Task details
Render every line of the records below as a numbered list, skipping blank lines and leaving out the pictures.

Source records
"""

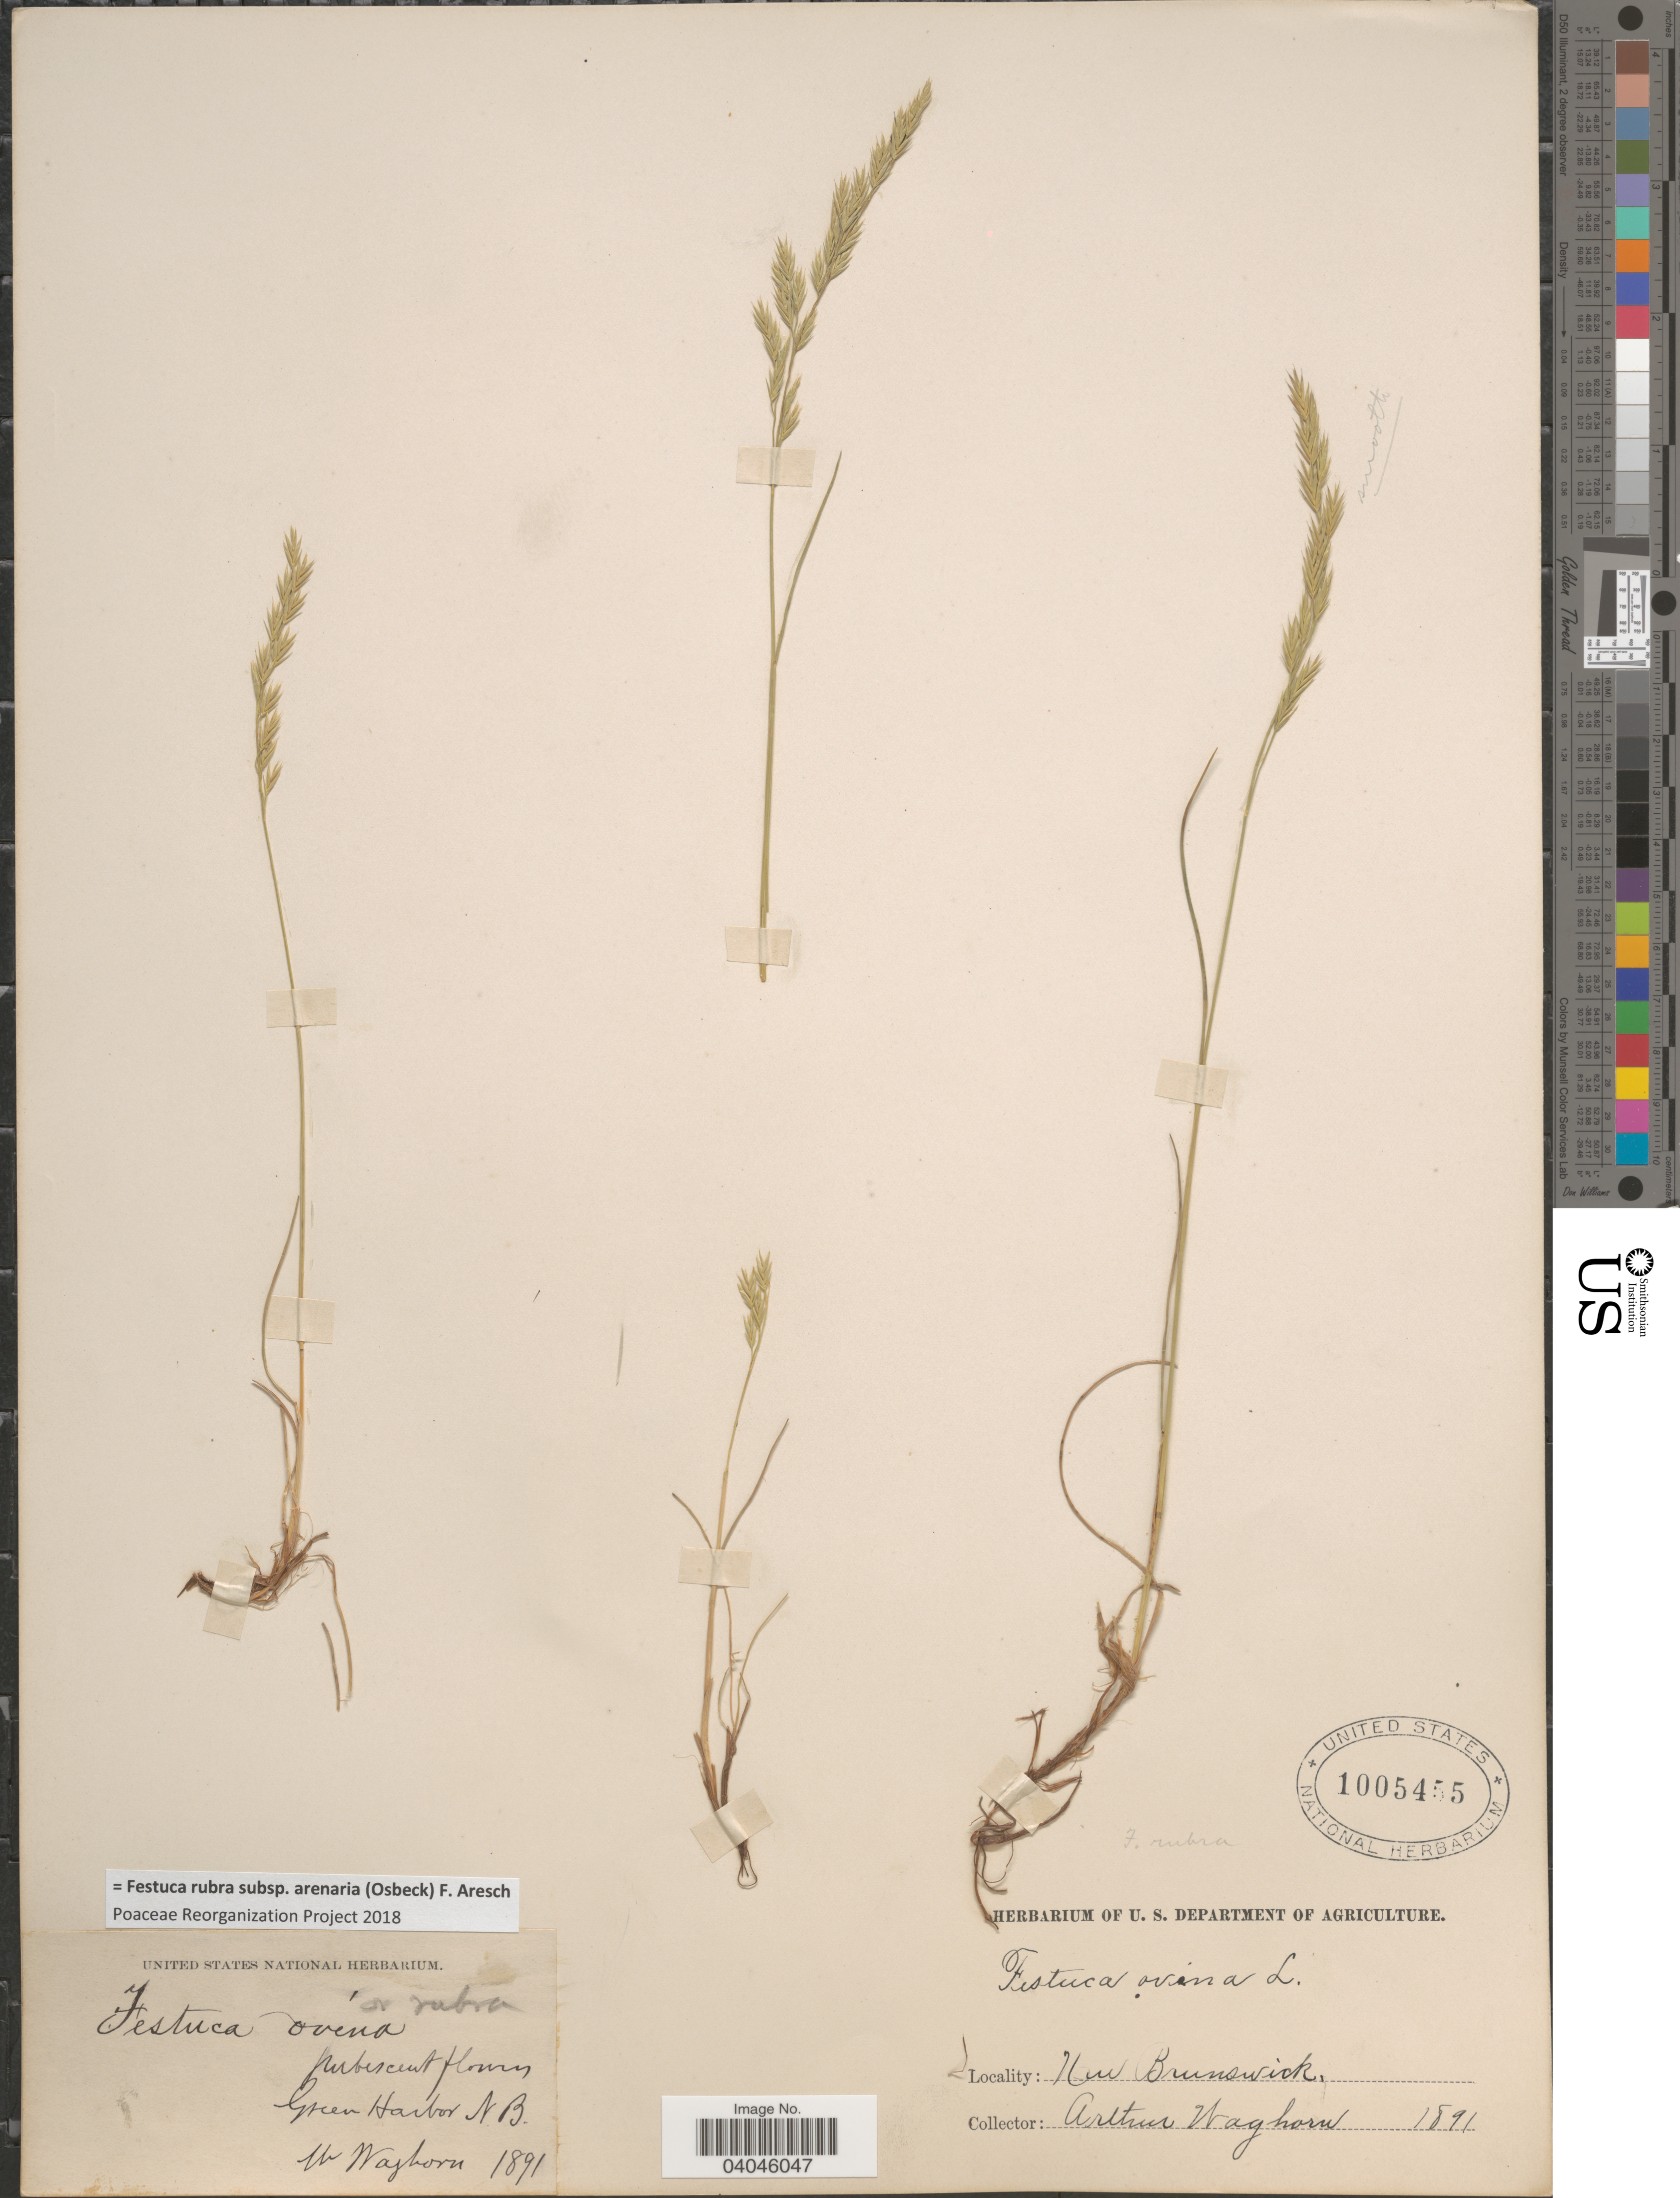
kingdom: Plantae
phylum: Tracheophyta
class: Liliopsida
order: Poales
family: Poaceae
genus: Festuca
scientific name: Festuca rubra subsp. arenaria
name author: (Osbeck) F. Aresch.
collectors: A. Waghorne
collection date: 1891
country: Canada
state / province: New Brunswick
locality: Green Harbor.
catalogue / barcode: US 1005455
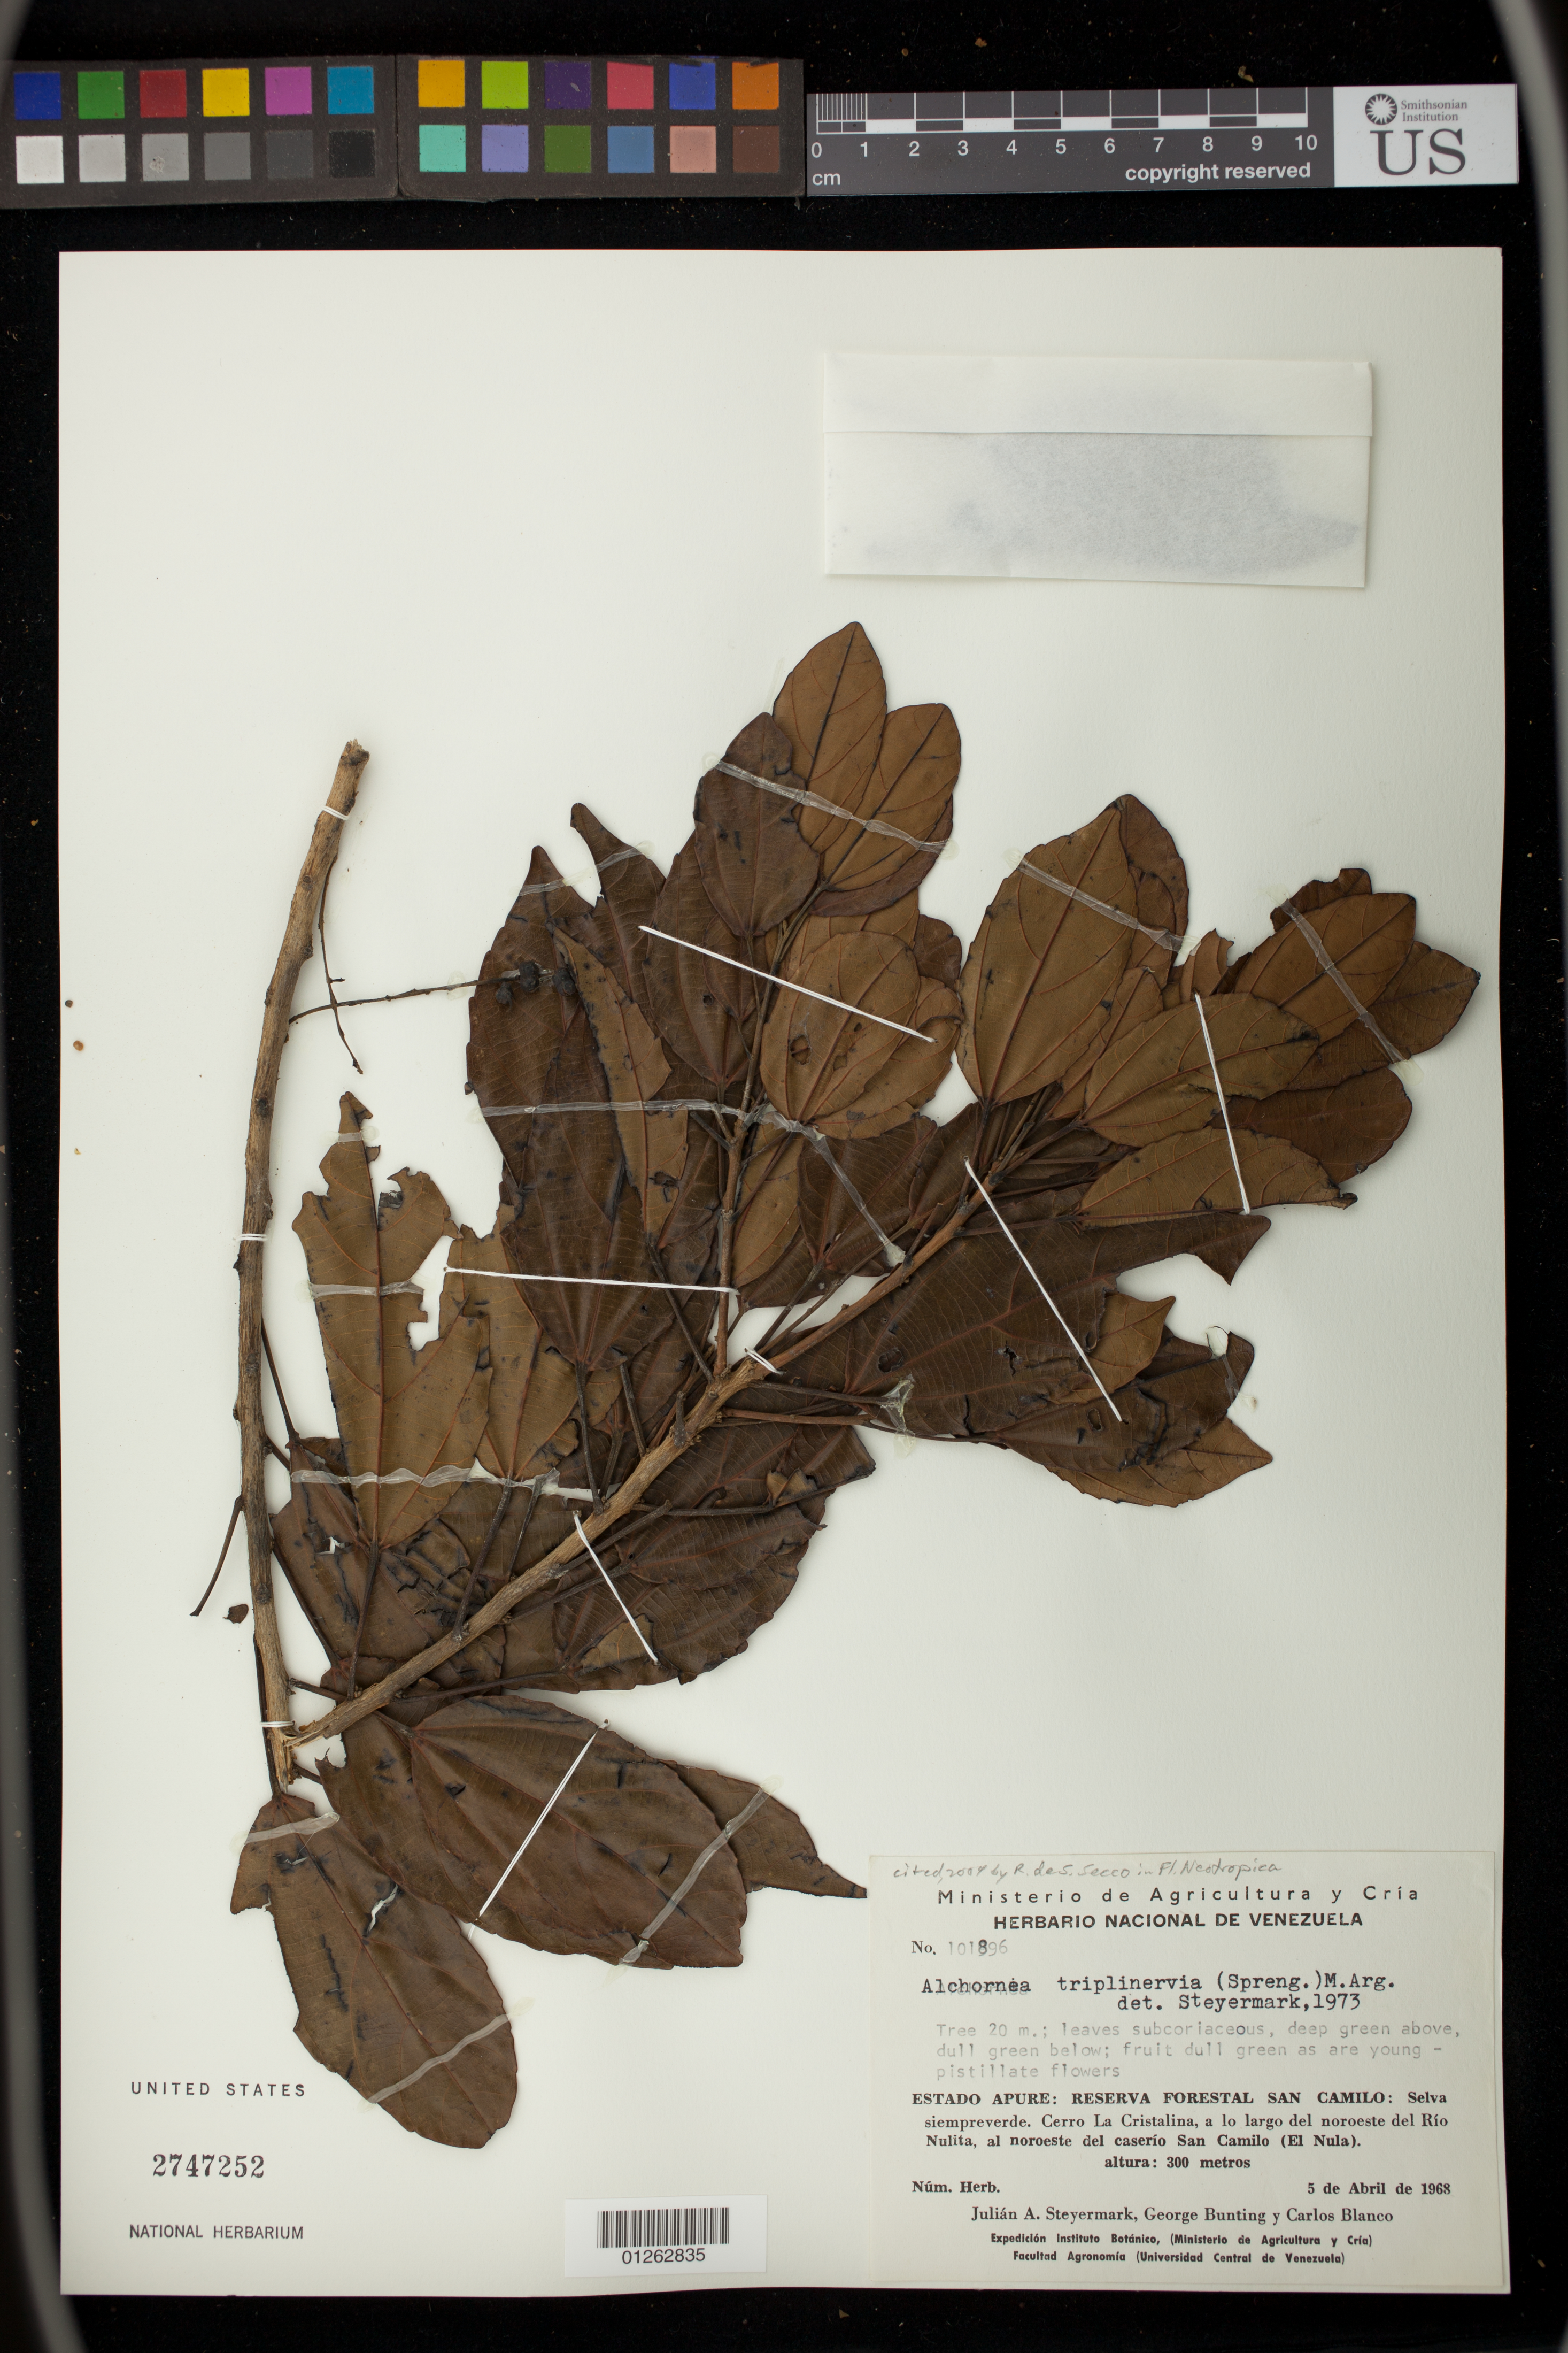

"""

Right answer
1. kingdom: Plantae
2. phylum: Tracheophyta
3. class: Liliopsida
4. order: Poales
5. family: Poaceae
6. genus: Festuca
7. scientific name: Festuca rubra subsp. arenaria
8. name author: (Osbeck) F. Aresch.
9. collectors: A. Waghorne
10. collection date: 1891
11. country: Canada
12. state / province: New Brunswick
13. locality: Green Harbor.
14. catalogue / barcode: US 1005455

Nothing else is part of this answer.